_EXERCISE_
Copy the passage about the GETM3 young-talent research project word for word, between "Made up of 13" and "students and graduates.", inclusive.

Despite a widely recognised importance of young talent, its potential remains largely untapped. Now, colleagues in Northumbria University’s Newcastle Business School have secured around €1 million in European funding to lead research into why many employers the world over struggle to attract, manage and retain some of the most gifted in their workforce.

Many young people are educated and entrepreneurial and yet experience instability in their careers. At the same time, employers report skills mismatch and difficulties with attracting, managing and retaining young talent. Global & Entrepreneurial Talent Management 3 (GETM3) is a consortium of international higher education institutions and employers focused on young talent as a key driver of future development.



Made up of 13 partners and part-funded by Horizon 2020 - the EU Framework Programme for Research and Innovation - universities in Slovenia, Poland, Ireland and South Korea will collaborate alongside researchers at Northumbria University on a four-year project with international reach that explores how to harness the skills and aptitudes of young talent in future. The group also includes multinational corporations and SMEs, including Eliesha Training Ltd in Newcastle, as well as students and graduates.

_DATA FOR ANALYSIS_
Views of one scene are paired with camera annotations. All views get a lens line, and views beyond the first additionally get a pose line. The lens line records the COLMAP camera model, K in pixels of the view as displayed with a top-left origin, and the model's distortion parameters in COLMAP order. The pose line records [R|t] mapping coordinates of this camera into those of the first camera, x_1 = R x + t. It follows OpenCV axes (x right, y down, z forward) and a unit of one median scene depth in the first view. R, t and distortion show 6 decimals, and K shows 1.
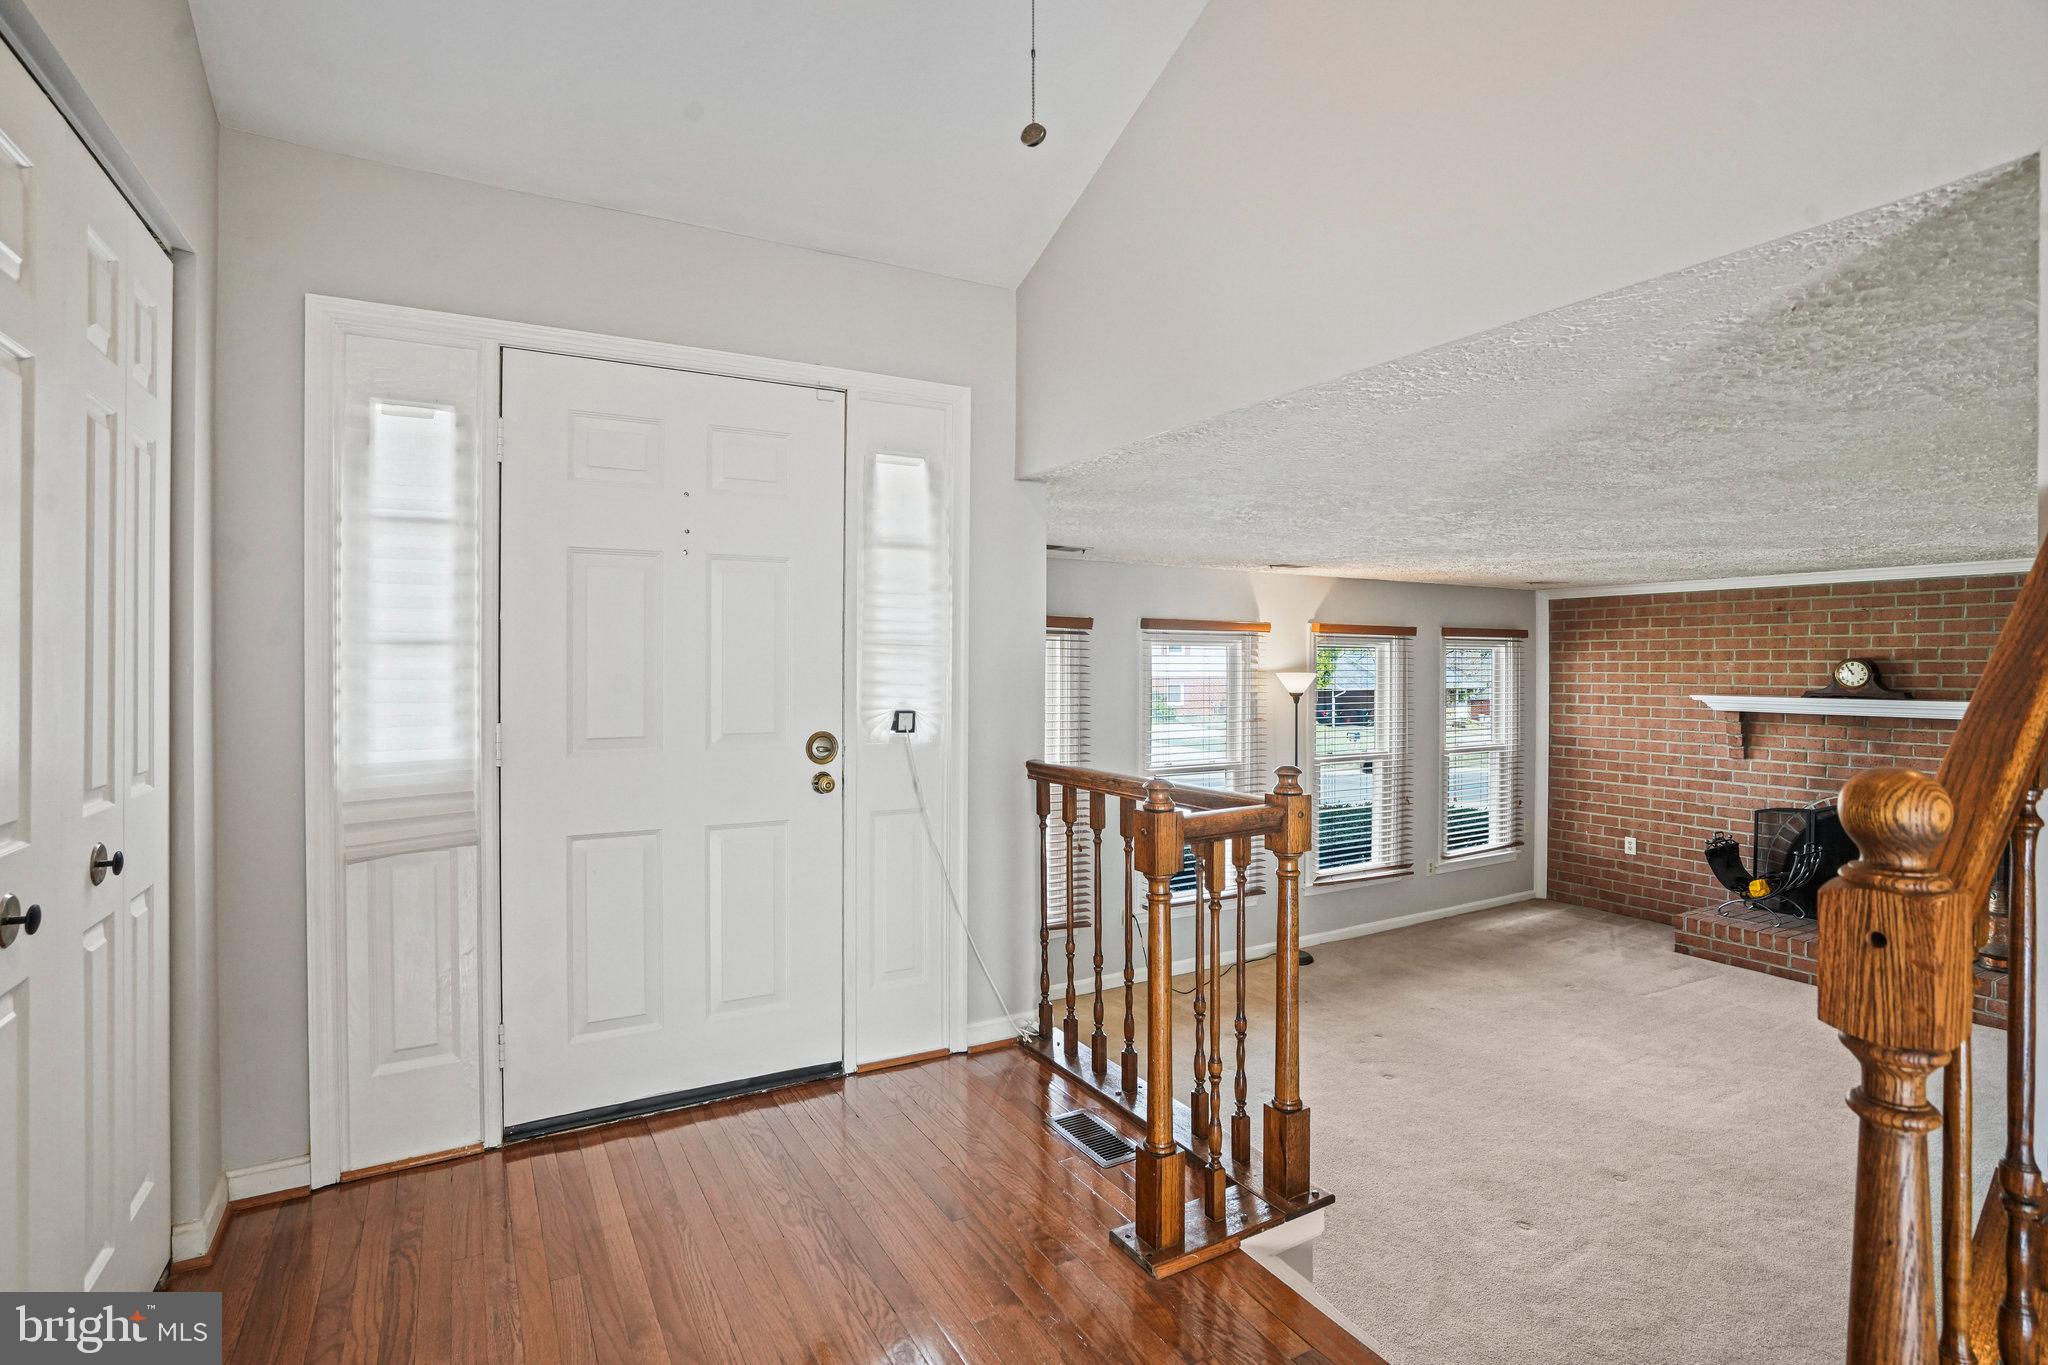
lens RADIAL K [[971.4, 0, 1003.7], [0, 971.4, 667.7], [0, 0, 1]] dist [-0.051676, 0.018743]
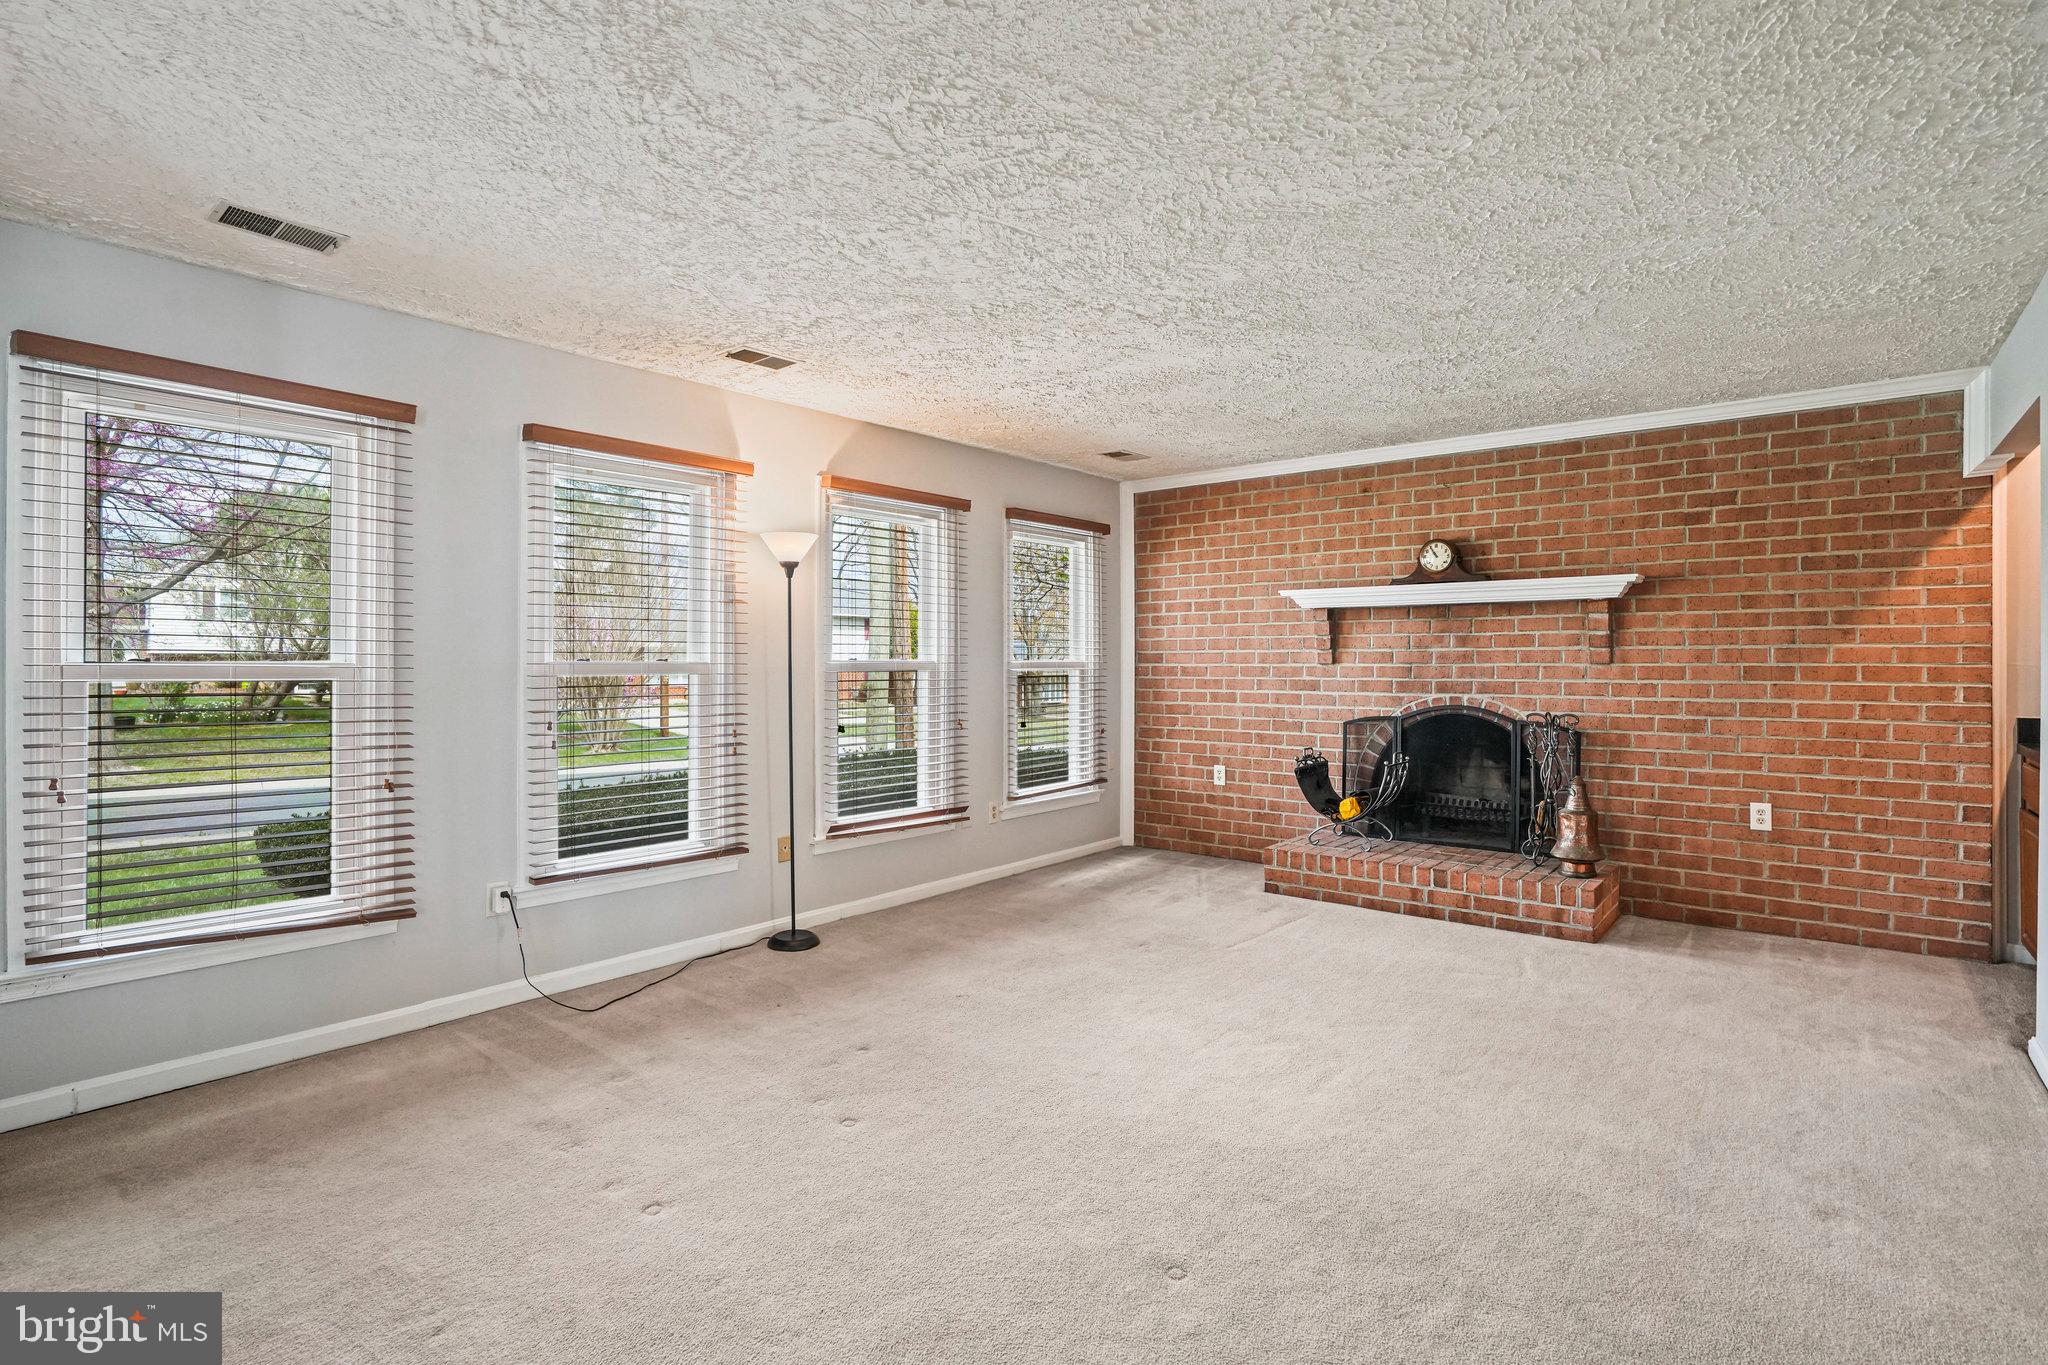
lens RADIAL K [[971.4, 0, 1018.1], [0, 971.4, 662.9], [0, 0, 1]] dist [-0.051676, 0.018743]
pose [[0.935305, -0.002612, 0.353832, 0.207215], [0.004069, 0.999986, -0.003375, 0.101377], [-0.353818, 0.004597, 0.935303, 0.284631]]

* * *

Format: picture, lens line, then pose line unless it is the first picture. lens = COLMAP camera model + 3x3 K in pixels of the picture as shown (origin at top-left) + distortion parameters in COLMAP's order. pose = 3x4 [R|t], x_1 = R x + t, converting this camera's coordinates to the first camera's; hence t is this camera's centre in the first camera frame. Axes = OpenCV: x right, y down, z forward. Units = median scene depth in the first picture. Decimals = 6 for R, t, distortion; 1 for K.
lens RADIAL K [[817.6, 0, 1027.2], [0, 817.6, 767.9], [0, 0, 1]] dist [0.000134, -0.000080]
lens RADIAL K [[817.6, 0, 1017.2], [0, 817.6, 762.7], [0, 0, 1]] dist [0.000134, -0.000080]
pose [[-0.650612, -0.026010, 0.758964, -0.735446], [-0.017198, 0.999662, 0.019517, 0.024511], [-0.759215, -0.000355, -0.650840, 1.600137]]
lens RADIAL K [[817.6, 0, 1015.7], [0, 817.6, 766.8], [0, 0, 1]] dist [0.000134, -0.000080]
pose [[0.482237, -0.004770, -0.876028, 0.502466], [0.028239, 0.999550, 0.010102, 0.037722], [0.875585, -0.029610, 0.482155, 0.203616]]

_OUTPUT_
Made up of 13 partners and part-funded by Horizon 2020 - the EU Framework Programme for Research and Innovation - universities in Slovenia, Poland, Ireland and South Korea will collaborate alongside researchers at Northumbria University on a four-year project with international reach that explores how to harness the skills and aptitudes of young talent in future. The group also includes multinational corporations and SMEs, including Eliesha Training Ltd in Newcastle, as well as students and graduates.